Download Only: Zimbabwe's Thomas Mapfumo goes online

by Tom Chandler

In one of my random trawls through the net, I recently discovered that Thomas Mapfumo, the godfather of pop music in Zimbabwe, was forgoing actual CDs in favor of releasing his new album, Rise Up! Exclusively as an internet download. Well, I’ll be, I thought to myself and immediately went to calabash.com to check it out. I happened to know that many of Mapfumo’s discs were already available as downloadable “albums”, simultaneously with their existence in the normal record stores of the world, but this was obviously a new step for him.

I hope it works out, I really do. I’m an old-time Mapfumo fan, and I admire his continuing persistence in the face of adversity and his ability to put out good music still, after all these years. But this raises a few questions, points of interest that I’m curious about.

Number one: can we infer that the internet is where most of Mapfumo’s sales are coming from? In this climate of poor sales of international music and American xenophobia, do his records just not sell in stores? I’m sure Walmart in Topeka doesn’t stock his stuff, but what about stores in civilized places like New York or SF or Chicago? Or Paris? Or his home country in Harare? (Does anyone have disposable or any other kind of income in Harare these days?) What about selling CDs at shows? For many musicians, selling at the show is probably the number one place to “move units”. Do you just tell people to go download it? Don’t you just want to take their money right then?

In this scenario, and truly just in general, it’s the exclusivity that makes me scratch my head. Sure, sell your thing on I-tunes or Calabash or whatever, but why not have it available in all reasonably sellable forms that you can?

Number two: is it Mapfumo’s idea or does it come from the influence of money? In other terms, did Mapfumo first think to himself “the internet is the future. CDs are a thing of the past. I want to be the first major African artist to do this. I’m the cutting edge,” or did Calabash come to him and say “we want an exlusive Mapfumo album, here’s a bag of money (or a good deal on a contract)” and Mapfumo then says “why not?”

Not that any of it really matters, unless you’re a weirdo purist and want to own the Thing (a CD with the art screen printed and a glossy, professionally made booklet etc) as well as the music. I think it’s just that I think it would be cool to have the impetus come from the band. This instance isn’t maybe as cool as Radiohead, a mega-successful band, thumbing their nose at the record industry and self releasing their stuff via a web site, because Mapfumo severed ties with the major labels long ago. But I prefer to think of him as someone who wants to push forward rather than aa mere pawn in Calabash’s attempt to score an exlusive from a big name for their own cachet.
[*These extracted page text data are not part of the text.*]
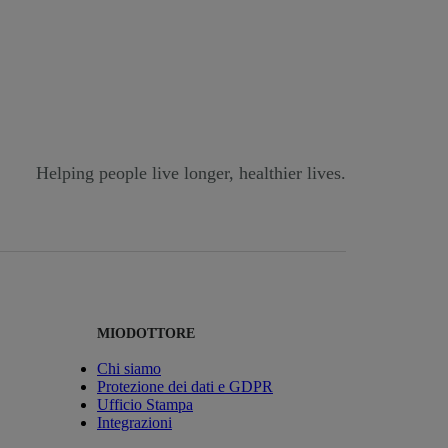
Helping people live longer, healthier lives.
MIODOTTORE
Chi siamo
Protezione dei dati e GDPR
Ufficio Stampa
Integrazioni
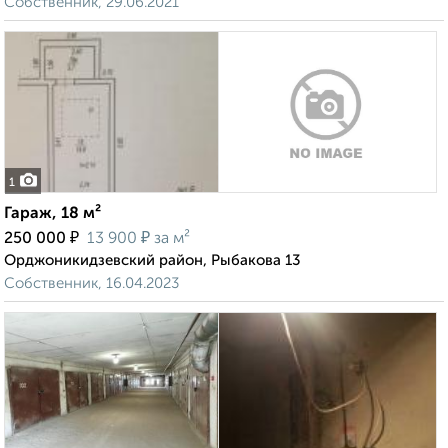
Собственник, 29.06.2021
1
Гараж, 18 м²
₽
₽
250 000
13 900
за м²
Орджоникидзевский район, Рыбакова 13
Собственник, 16.04.2023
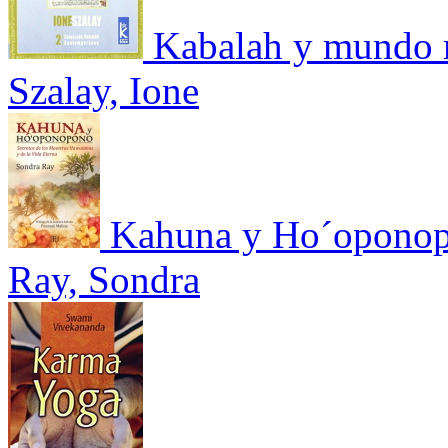
Kabalah y mundo
Szalay, Ione
Kahuna y Ho´opono
Ray, Sondra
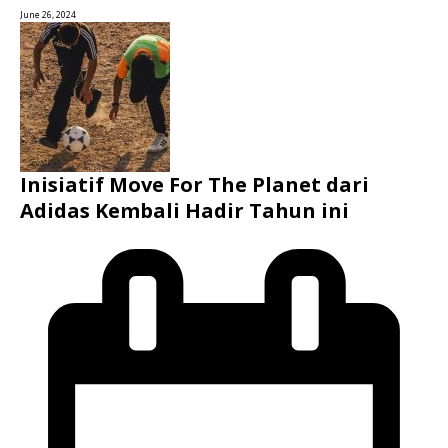
June 26, 2024
Inisiatif Move For The Planet dari
Adidas Kembali Hadir Tahun ini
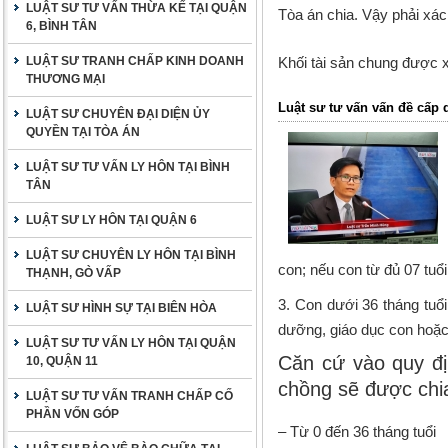
LUẬT SƯ TƯ VẤN THỪA KẾ TẠI QUẬN
Tòa án chia. Vậy phải xác
6, BÌNH TÂN
LUẬT SƯ TRANH CHẤP KINH DOANH
Khối tài sản chung được 
THƯƠNG MẠI
Luật sư tư vấn vấn đề cấp
LUẬT SƯ CHUYÊN ĐẠI DIỆN ỦY
QUYỀN TẠI TÒA ÁN
LUẬT SƯ TƯ VẤN LY HÔN TẠI BÌNH
TÂN
LUẬT SƯ LY HÔN TẠI QUẬN 6
LUẬT SƯ CHUYÊN LY HÔN TẠI BÌNH
con; nếu con từ đủ 07 tuổ
THẠNH, GÒ VẤP
3. Con dưới 36 tháng tuổ
LUẬT SƯ HÌNH SỰ TẠI BIÊN HÒA
dưỡng, giáo dục con hoặc
LUẬT SƯ TƯ VẤN LY HÔN TẠI QUẬN
Căn cứ vào quy đị
10, QUẬN 11
chồng sẽ được chia
LUẬT SƯ TƯ VẤN TRANH CHẤP CỐ
PHẦN VỐN GÓP
– Từ 0 đến 36 tháng tuổi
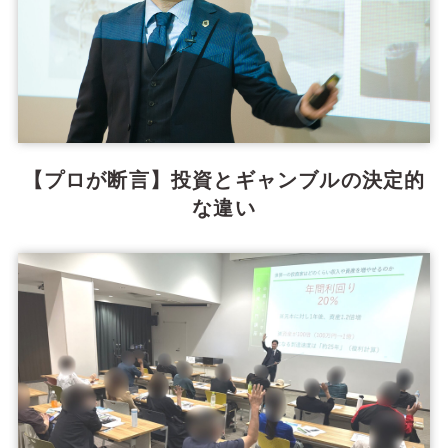
【プロが断言】投資とギャンブルの決定的
な違い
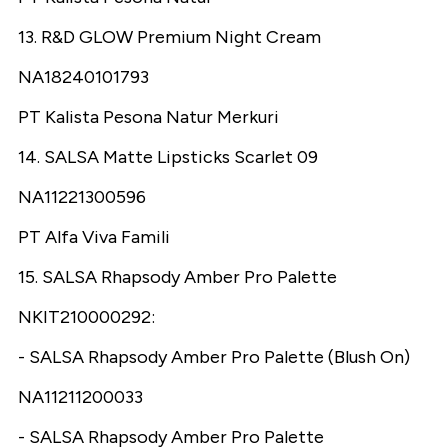
13. R&D GLOW Premium Night Cream
NA18240101793
PT Kalista Pesona Natur Merkuri
14. SALSA Matte Lipsticks Scarlet 09
NA11221300596
PT Alfa Viva Famili
15. SALSA Rhapsody Amber Pro Palette
NKIT210000292:
- SALSA Rhapsody Amber Pro Palette (Blush On)
NA11211200033
- SALSA Rhapsody Amber Pro Palette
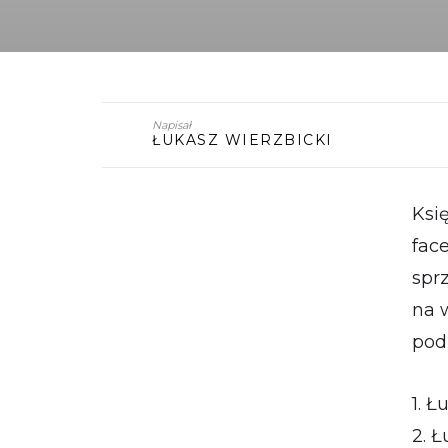
Napisał
ŁUKASZ WIERZBICKI
Ksi
fac
spr
na w
pod
1. Ł
2. Ł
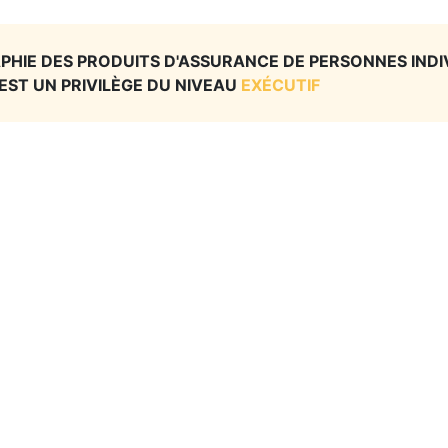
PHIE DES PRODUITS D'ASSURANCE DE PERSONNES INDI
EST UN PRIVILÈGE DU NIVEAU
EXÉCUTIF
I acknowledge that the reality may be somewhere in between, maybe Calabash approached him and he liked the idea and everybody’s happy.

The album is available as separate songs for .99 cents each, which seems to be the going rate, or you can buy the whole thing for 16 times .99 cents. Why not give us a deal when we buy the whole album? And for that matter, why negate the idea of a whole album of songs? Sure, if you’re 311, maybe nobody needs a whole album, but if you’re Mapfumo, what’s wrong with having the whole album experience, sequenced as an album the way the artist wanted it? If that’s the deal, then let’s go back to the old days and release a few new songs every couple of months, singles-style.